[Opening DATA section]

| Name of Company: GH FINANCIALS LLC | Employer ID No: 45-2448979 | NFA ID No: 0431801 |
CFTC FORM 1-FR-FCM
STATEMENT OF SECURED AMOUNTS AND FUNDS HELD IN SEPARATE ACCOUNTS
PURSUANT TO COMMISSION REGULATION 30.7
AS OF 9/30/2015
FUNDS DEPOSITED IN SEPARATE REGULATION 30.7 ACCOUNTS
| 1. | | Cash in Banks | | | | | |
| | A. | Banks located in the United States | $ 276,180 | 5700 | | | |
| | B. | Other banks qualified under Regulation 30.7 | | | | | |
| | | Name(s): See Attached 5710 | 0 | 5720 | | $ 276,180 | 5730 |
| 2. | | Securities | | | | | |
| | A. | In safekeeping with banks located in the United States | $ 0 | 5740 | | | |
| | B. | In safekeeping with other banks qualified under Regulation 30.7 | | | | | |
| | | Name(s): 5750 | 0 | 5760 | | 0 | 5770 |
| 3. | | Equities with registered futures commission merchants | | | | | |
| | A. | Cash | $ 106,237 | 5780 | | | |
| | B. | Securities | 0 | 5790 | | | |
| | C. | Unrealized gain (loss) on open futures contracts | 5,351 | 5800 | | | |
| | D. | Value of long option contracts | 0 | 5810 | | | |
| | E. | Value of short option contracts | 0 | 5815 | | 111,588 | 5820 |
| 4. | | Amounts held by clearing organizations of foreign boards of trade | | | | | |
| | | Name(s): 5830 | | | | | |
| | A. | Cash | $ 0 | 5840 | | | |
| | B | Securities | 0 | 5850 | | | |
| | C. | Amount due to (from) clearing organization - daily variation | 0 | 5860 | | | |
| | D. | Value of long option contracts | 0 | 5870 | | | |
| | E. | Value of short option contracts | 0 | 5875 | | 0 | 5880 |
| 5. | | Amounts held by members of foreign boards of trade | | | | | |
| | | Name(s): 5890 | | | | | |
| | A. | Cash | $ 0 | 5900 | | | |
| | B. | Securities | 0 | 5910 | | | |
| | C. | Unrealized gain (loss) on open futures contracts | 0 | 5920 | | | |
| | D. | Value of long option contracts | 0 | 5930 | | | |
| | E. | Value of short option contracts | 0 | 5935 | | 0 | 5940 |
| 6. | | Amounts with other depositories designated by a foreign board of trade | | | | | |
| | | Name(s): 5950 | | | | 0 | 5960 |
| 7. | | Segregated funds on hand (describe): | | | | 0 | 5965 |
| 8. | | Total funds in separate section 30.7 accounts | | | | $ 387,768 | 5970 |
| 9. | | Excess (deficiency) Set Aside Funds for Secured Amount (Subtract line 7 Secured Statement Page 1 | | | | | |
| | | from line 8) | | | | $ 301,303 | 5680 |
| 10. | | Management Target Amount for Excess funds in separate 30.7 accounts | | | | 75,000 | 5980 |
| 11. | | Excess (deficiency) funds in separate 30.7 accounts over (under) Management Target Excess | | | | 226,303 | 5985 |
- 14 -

[Closing DATA section]

§ TO DO
Word for word, return the entire listing above.

§ ANSWER BOX
| Name of Company: GH FINANCIALS LLC | Employer ID No: 45-2448979 | NFA ID No: 0431801 |
CFTC FORM 1-FR-FCM
STATEMENT OF SECURED AMOUNTS AND FUNDS HELD IN SEPARATE ACCOUNTS
PURSUANT TO COMMISSION REGULATION 30.7
AS OF 9/30/2015
FUNDS DEPOSITED IN SEPARATE REGULATION 30.7 ACCOUNTS
| 1. | | Cash in Banks | | | | | |
| | A. | Banks located in the United States | $ 276,180 | 5700 | | | |
| | B. | Other banks qualified under Regulation 30.7 | | | | | |
| | | Name(s): See Attached 5710 | 0 | 5720 | | $ 276,180 | 5730 |
| 2. | | Securities | | | | | |
| | A. | In safekeeping with banks located in the United States | $ 0 | 5740 | | | |
| | B. | In safekeeping with other banks qualified under Regulation 30.7 | | | | | |
| | | Name(s): 5750 | 0 | 5760 | | 0 | 5770 |
| 3. | | Equities with registered futures commission merchants | | | | | |
| | A. | Cash | $ 106,237 | 5780 | | | |
| | B. | Securities | 0 | 5790 | | | |
| | C. | Unrealized gain (loss) on open futures contracts | 5,351 | 5800 | | | |
| | D. | Value of long option contracts | 0 | 5810 | | | |
| | E. | Value of short option contracts | 0 | 5815 | | 111,588 | 5820 |
| 4. | | Amounts held by clearing organizations of foreign boards of trade | | | | | |
| | | Name(s): 5830 | | | | | |
| | A. | Cash | $ 0 | 5840 | | | |
| | B | Securities | 0 | 5850 | | | |
| | C. | Amount due to (from) clearing organization - daily variation | 0 | 5860 | | | |
| | D. | Value of long option contracts | 0 | 5870 | | | |
| | E. | Value of short option contracts | 0 | 5875 | | 0 | 5880 |
| 5. | | Amounts held by members of foreign boards of trade | | | | | |
| | | Name(s): 5890 | | | | | |
| | A. | Cash | $ 0 | 5900 | | | |
| | B. | Securities | 0 | 5910 | | | |
| | C. | Unrealized gain (loss) on open futures contracts | 0 | 5920 | | | |
| | D. | Value of long option contracts | 0 | 5930 | | | |
| | E. | Value of short option contracts | 0 | 5935 | | 0 | 5940 |
| 6. | | Amounts with other depositories designated by a foreign board of trade | | | | | |
| | | Name(s): 5950 | | | | 0 | 5960 |
| 7. | | Segregated funds on hand (describe): | | | | 0 | 5965 |
| 8. | | Total funds in separate section 30.7 accounts | | | | $ 387,768 | 5970 |
| 9. | | Excess (deficiency) Set Aside Funds for Secured Amount (Subtract line 7 Secured Statement Page 1 | | | | | |
| | | from line 8) | | | | $ 301,303 | 5680 |
| 10. | | Management Target Amount for Excess funds in separate 30.7 accounts | | | | 75,000 | 5980 |
| 11. | | Excess (deficiency) funds in separate 30.7 accounts over (under) Management Target Excess | | | | 226,303 | 5985 |
- 14 -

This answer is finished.